> Records to use
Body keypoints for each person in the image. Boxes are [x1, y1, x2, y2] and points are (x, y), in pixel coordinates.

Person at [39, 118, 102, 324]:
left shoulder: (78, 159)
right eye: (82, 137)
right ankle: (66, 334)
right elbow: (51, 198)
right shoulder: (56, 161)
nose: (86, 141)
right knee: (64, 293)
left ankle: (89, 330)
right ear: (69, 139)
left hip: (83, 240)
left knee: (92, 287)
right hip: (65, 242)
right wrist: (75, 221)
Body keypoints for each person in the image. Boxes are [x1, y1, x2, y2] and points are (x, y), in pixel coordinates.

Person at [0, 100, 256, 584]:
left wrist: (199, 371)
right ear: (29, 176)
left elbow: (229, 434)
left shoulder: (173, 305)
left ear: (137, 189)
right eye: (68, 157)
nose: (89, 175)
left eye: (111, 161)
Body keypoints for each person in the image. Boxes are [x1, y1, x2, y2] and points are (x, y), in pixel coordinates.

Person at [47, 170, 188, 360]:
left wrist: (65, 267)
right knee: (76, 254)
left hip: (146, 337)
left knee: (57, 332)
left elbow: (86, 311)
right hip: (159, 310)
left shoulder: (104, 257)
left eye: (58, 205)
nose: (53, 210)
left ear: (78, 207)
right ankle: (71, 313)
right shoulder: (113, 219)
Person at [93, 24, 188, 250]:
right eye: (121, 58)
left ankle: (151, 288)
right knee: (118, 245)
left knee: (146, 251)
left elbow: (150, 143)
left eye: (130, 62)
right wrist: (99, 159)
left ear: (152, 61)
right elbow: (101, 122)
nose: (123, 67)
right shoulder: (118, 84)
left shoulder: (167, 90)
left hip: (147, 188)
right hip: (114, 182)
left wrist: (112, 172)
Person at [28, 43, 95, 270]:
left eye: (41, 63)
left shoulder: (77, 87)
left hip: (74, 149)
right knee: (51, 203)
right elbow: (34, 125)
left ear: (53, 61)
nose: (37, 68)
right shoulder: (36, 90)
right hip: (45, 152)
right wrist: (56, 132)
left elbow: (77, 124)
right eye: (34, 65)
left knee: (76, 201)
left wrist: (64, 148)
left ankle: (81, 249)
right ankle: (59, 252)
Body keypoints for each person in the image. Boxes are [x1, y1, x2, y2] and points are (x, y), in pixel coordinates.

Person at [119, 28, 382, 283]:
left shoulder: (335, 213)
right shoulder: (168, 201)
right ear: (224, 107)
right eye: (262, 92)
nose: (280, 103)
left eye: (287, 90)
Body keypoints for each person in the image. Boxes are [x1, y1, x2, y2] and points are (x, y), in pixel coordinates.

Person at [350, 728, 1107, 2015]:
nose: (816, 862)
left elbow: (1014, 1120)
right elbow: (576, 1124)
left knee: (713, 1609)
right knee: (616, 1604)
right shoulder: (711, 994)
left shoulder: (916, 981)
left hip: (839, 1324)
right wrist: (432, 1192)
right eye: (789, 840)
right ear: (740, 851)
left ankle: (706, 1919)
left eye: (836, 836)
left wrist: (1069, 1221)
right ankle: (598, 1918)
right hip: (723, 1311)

> What the task asks
Take the records above and copy them out exactly.

> The answer
Body keypoints for each person in the image. Boxes are [x1, y1, x2, y2] and points are (x, y), in pixel coordinates.

Person at [39, 118, 102, 324]:
left shoulder: (78, 159)
right eye: (82, 137)
right ankle: (66, 334)
right elbow: (51, 198)
right shoulder: (56, 161)
nose: (86, 141)
right knee: (64, 293)
left ankle: (89, 330)
right ear: (69, 139)
left hip: (83, 240)
left knee: (92, 287)
right hip: (65, 242)
right wrist: (75, 221)
Body keypoints for each person in the image. Boxes are [x1, y1, x2, y2] and points are (x, y), in pixel coordinates.

Person at [0, 100, 256, 584]:
left wrist: (199, 371)
right ear: (29, 176)
left elbow: (229, 434)
left shoulder: (173, 305)
left ear: (137, 189)
right eye: (68, 157)
nose: (89, 175)
left eye: (111, 161)
Body keypoints for each person in the image. Boxes are [x1, y1, x2, y2] and points are (x, y), in pixel coordinates.

Person at [47, 170, 188, 360]:
left wrist: (65, 267)
right knee: (76, 254)
left hip: (146, 337)
left knee: (57, 332)
left elbow: (86, 311)
right hip: (159, 310)
left shoulder: (104, 257)
left eye: (58, 205)
nose: (53, 210)
left ear: (78, 207)
right ankle: (71, 313)
right shoulder: (113, 219)
Person at [93, 24, 188, 250]:
right eye: (121, 58)
left ankle: (151, 288)
right knee: (118, 245)
left knee: (146, 251)
left elbow: (150, 143)
left eye: (130, 62)
right wrist: (99, 159)
left ear: (152, 61)
right elbow: (101, 122)
nose: (123, 67)
right shoulder: (118, 84)
left shoulder: (167, 90)
left hip: (147, 188)
right hip: (114, 182)
left wrist: (112, 172)
Person at [28, 43, 95, 270]:
left eye: (41, 63)
left shoulder: (77, 87)
left hip: (74, 149)
right knee: (51, 203)
right elbow: (34, 125)
left ear: (53, 61)
nose: (37, 68)
right shoulder: (36, 90)
right hip: (45, 152)
right wrist: (56, 132)
left elbow: (77, 124)
right eye: (34, 65)
left knee: (76, 201)
left wrist: (64, 148)
left ankle: (81, 249)
right ankle: (59, 252)
Body keypoints for each person in the image. Boxes are [x1, y1, x2, y2] and points are (x, y), in pixel coordinates.

Person at [119, 28, 382, 283]:
left shoulder: (335, 213)
right shoulder: (168, 201)
right ear: (224, 107)
right eye: (262, 92)
nose: (280, 103)
left eye: (287, 90)
Body keypoints for each person in the image. Boxes are [x1, y1, x2, y2] and points are (x, y), in pixel coordinates.

Person at [350, 728, 1107, 2015]:
nose: (816, 862)
left elbow: (1014, 1120)
right elbow: (576, 1124)
left knee: (713, 1609)
right knee: (616, 1604)
right shoulder: (711, 994)
left shoulder: (916, 981)
left hip: (839, 1324)
right wrist: (432, 1192)
right eye: (789, 840)
right ear: (740, 851)
left ankle: (706, 1919)
left eye: (836, 836)
left wrist: (1069, 1221)
right ankle: (598, 1918)
right hip: (723, 1311)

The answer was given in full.